**Work task**
All the entries below should be reproduced exactly.

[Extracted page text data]
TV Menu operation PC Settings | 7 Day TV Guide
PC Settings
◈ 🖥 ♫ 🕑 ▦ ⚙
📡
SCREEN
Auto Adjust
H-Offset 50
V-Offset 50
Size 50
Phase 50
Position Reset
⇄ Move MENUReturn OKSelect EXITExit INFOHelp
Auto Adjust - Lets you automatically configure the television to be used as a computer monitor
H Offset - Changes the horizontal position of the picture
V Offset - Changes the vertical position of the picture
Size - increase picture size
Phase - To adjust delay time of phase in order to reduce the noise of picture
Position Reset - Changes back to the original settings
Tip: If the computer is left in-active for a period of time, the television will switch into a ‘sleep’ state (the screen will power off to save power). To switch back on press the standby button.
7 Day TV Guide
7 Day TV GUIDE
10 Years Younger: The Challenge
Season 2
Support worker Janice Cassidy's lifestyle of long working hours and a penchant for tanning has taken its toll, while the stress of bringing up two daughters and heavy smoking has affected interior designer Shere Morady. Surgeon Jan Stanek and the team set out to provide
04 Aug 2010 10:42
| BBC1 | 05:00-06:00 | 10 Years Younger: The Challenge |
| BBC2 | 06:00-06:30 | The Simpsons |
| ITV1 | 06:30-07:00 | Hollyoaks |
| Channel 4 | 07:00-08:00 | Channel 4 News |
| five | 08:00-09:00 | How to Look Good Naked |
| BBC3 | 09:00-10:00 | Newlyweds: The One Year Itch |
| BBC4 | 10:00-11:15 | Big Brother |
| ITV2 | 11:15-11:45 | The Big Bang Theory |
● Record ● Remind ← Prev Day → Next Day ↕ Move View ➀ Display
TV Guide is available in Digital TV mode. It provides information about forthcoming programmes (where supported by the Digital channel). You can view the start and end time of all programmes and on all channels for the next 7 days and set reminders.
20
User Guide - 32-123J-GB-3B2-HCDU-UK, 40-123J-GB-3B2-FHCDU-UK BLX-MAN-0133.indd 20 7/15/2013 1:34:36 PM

**Output for this task**
TV Menu operation PC Settings | 7 Day TV Guide
PC Settings
◈ 🖥 ♫ 🕑 ▦ ⚙
📡
SCREEN
Auto Adjust
H-Offset 50
V-Offset 50
Size 50
Phase 50
Position Reset
⇄ Move MENUReturn OKSelect EXITExit INFOHelp
Auto Adjust - Lets you automatically configure the television to be used as a computer monitor
H Offset - Changes the horizontal position of the picture
V Offset - Changes the vertical position of the picture
Size - increase picture size
Phase - To adjust delay time of phase in order to reduce the noise of picture
Position Reset - Changes back to the original settings
Tip: If the computer is left in-active for a period of time, the television will switch into a ‘sleep’ state (the screen will power off to save power). To switch back on press the standby button.
7 Day TV Guide
7 Day TV GUIDE
10 Years Younger: The Challenge
Season 2
Support worker Janice Cassidy's lifestyle of long working hours and a penchant for tanning has taken its toll, while the stress of bringing up two daughters and heavy smoking has affected interior designer Shere Morady. Surgeon Jan Stanek and the team set out to provide
04 Aug 2010 10:42
| BBC1 | 05:00-06:00 | 10 Years Younger: The Challenge |
| BBC2 | 06:00-06:30 | The Simpsons |
| ITV1 | 06:30-07:00 | Hollyoaks |
| Channel 4 | 07:00-08:00 | Channel 4 News |
| five | 08:00-09:00 | How to Look Good Naked |
| BBC3 | 09:00-10:00 | Newlyweds: The One Year Itch |
| BBC4 | 10:00-11:15 | Big Brother |
| ITV2 | 11:15-11:45 | The Big Bang Theory |
● Record ● Remind ← Prev Day → Next Day ↕ Move View ➀ Display
TV Guide is available in Digital TV mode. It provides information about forthcoming programmes (where supported by the Digital channel). You can view the start and end time of all programmes and on all channels for the next 7 days and set reminders.
20
User Guide - 32-123J-GB-3B2-HCDU-UK, 40-123J-GB-3B2-FHCDU-UK BLX-MAN-0133.indd 20 7/15/2013 1:34:36 PM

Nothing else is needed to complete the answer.